On regulation, Mehta said global coordination is essential, stating that “AI will impact every sector and every country. It’s im­portant for countries to come to­gether and establish some base­line standards around safety, transparency and accountability that build public trust and allow innovation to scale responsibly.”

Mehta highlighted fragmenta­tion in global governance as a key concern, cautioning that differing national rules could cre­ate compliance challenges.

“If every country in the world has different rules when it comes to AI, then it will be very difficult for companies to develop the technology without dealing with an enormous amount of compli­ance requirements.”

A shared base­line would help address this, he said.

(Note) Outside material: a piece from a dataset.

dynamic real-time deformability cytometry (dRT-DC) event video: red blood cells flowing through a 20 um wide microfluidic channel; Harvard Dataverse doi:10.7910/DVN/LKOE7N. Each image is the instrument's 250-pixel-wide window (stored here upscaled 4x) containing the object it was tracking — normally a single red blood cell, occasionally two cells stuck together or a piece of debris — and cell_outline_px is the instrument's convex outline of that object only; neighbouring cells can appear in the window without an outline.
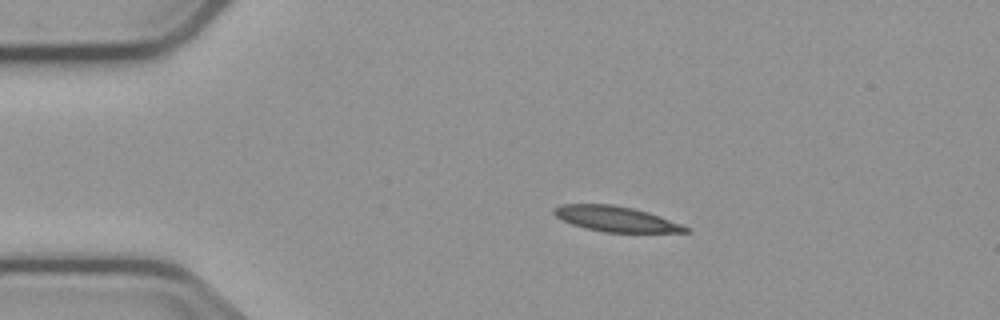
{"species": "common noctule bat (a hibernating species)", "species_latin": "Nyctalus noctula", "temperature_condition": "cold", "stored_images_in_passage": 4, "camera_frame_rate_fps": 3000, "um_per_image_px": 0.085, "animal": {"sex": "male", "body_mass_g": 23.1, "forearm_length_mm": 52.7}, "frame": {"image": 1, "passage_image": 3, "time_ms": 2.333, "image_size_px": [1000, 320], "cell_outline_px": [[692, 232], [604, 232], [584, 228], [572, 224], [556, 216], [552, 212], [552, 208], [564, 204], [612, 204], [632, 208], [648, 212], [660, 216], [680, 224], [688, 228]], "centroid_in_image_um": [52.32, 18.6], "position_along_channel_um": 32.7, "area_um2": 19.25}}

“The goal should be to estab­lish a baseline, which is a shared understanding of what responsi­ble AI governance looks like.”

He added that governments must also invest in capacity and skills, noting that “the Indian gov­ernment should take steps to edu­cate its policymakers, its civil ser­vice about AI technology, to take steps to hire experts into the gov­ernment that understand the tech­nology.” He also called for adaptive regulatory systems, saying, “Gov­ernments need iterative regulatory models, where impact can be as­sessed and revisited to create a feedback loop where governance adapts alongside technology.”

Mehta said CSIS and the Wadhwani Foundation par­ticipated in the summit through engagements focused on governance, safety and economic impact. “The center is doing complementary work, focusing on is­sues like AI govern­ance, AI safety, geopol­itics, trying to establish ideas and inform policy­makers about the rele­vant ideas so that we can shape the technology in a way that helps communities.”